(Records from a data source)

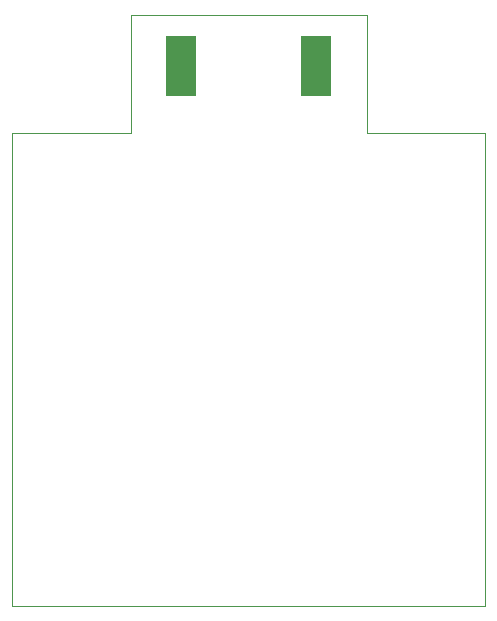
<source format=gtp>
G75*
%MOIN*%
%OFA0B0*%
%FSLAX24Y24*%
%IPPOS*%
%LPD*%
%AMOC8*
5,1,8,0,0,1.08239X$1,22.5*
%
%ADD10C,0.0039*%
%ADD11R,0.1000X0.2000*%
D10*
X001158Y000120D02*
X016906Y000120D01*
X016906Y015868D01*
X012969Y015868D01*
X012969Y019805D01*
X005095Y019805D01*
X005095Y015868D01*
X001158Y015868D01*
X001158Y000120D01*
D11*
X006783Y018120D03*
X011283Y018120D03*
M02*

</source>
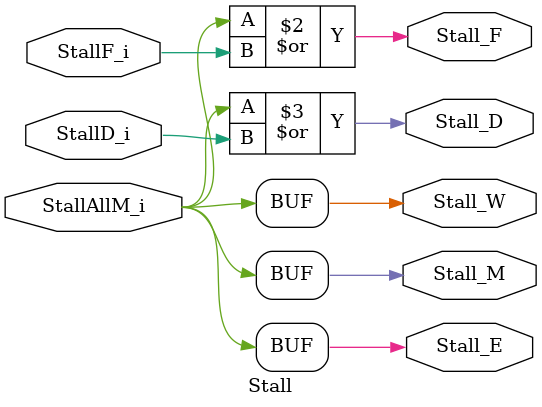
<source format=sv>
module Stall (
    //INPUT
    input logic StallAllM_i,
    input logic StallF_i,
    input logic StallD_i,
    //OUTPUT
    output logic Stall_F,
    output logic Stall_D,
    output logic Stall_E,
    output logic Stall_M,
    output logic Stall_W
);

always_comb begin
    Stall_F = StallAllM_i | StallF_i;
    Stall_D = StallAllM_i | StallD_i;
    Stall_E = StallAllM_i;
    Stall_M = StallAllM_i;
    Stall_W = StallAllM_i;
end

endmodule

</source>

**Instructions for the task**
Print the entries again exactly as they appear above. Do not print the pictures.

**Exercise response**
<source format=gtp>
G75*
%MOIN*%
%OFA0B0*%
%FSLAX24Y24*%
%IPPOS*%
%LPD*%
%AMOC8*
5,1,8,0,0,1.08239X$1,22.5*
%
%ADD10C,0.0039*%
%ADD11R,0.1000X0.2000*%
D10*
X001158Y000120D02*
X016906Y000120D01*
X016906Y015868D01*
X012969Y015868D01*
X012969Y019805D01*
X005095Y019805D01*
X005095Y015868D01*
X001158Y015868D01*
X001158Y000120D01*
D11*
X006783Y018120D03*
X011283Y018120D03*
M02*

</source>
<source format=sv>
module Stall (
    //INPUT
    input logic StallAllM_i,
    input logic StallF_i,
    input logic StallD_i,
    //OUTPUT
    output logic Stall_F,
    output logic Stall_D,
    output logic Stall_E,
    output logic Stall_M,
    output logic Stall_W
);

always_comb begin
    Stall_F = StallAllM_i | StallF_i;
    Stall_D = StallAllM_i | StallD_i;
    Stall_E = StallAllM_i;
    Stall_M = StallAllM_i;
    Stall_W = StallAllM_i;
end

endmodule

</source>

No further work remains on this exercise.